Exactly reproduce the lines from the line that has "In C++ we get" down to the last line of the entries, inclusive.
Start of DATA FOR THE TASK
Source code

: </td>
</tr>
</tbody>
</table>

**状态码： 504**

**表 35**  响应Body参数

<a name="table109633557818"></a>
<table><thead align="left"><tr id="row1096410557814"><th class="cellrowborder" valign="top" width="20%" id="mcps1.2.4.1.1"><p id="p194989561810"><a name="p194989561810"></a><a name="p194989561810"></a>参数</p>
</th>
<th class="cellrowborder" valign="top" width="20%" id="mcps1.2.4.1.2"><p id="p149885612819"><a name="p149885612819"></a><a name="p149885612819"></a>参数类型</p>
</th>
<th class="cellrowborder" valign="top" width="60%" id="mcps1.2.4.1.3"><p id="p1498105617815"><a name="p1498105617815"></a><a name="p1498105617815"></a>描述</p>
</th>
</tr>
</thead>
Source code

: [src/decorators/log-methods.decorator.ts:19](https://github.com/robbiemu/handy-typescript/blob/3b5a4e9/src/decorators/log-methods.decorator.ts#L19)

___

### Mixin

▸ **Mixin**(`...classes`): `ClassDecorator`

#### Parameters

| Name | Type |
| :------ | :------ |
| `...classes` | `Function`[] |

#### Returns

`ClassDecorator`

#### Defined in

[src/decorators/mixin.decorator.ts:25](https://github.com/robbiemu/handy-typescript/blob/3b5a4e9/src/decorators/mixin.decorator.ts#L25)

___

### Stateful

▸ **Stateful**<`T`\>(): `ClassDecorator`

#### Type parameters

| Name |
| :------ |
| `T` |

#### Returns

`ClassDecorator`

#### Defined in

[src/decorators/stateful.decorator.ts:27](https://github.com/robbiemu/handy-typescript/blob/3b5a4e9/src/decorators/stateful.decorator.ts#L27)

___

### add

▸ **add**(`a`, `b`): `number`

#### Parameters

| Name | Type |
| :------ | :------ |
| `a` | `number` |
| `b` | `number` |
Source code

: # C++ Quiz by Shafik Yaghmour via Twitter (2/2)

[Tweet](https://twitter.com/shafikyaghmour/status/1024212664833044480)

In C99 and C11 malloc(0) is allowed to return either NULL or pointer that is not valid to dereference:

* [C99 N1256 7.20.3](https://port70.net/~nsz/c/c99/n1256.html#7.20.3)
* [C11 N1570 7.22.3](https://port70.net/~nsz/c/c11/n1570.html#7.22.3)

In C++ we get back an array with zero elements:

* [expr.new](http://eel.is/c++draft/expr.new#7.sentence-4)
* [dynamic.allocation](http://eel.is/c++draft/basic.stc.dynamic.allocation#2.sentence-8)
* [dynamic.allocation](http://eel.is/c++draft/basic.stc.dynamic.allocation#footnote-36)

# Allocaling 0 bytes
End of DATA FOR THE TASK
RESULT BELOW |
In C++ we get back an array with zero elements:

* [expr.new](http://eel.is/c++draft/expr.new#7.sentence-4)
* [dynamic.allocation](http://eel.is/c++draft/basic.stc.dynamic.allocation#2.sentence-8)
* [dynamic.allocation](http://eel.is/c++draft/basic.stc.dynamic.allocation#footnote-36)

# Allocaling 0 bytes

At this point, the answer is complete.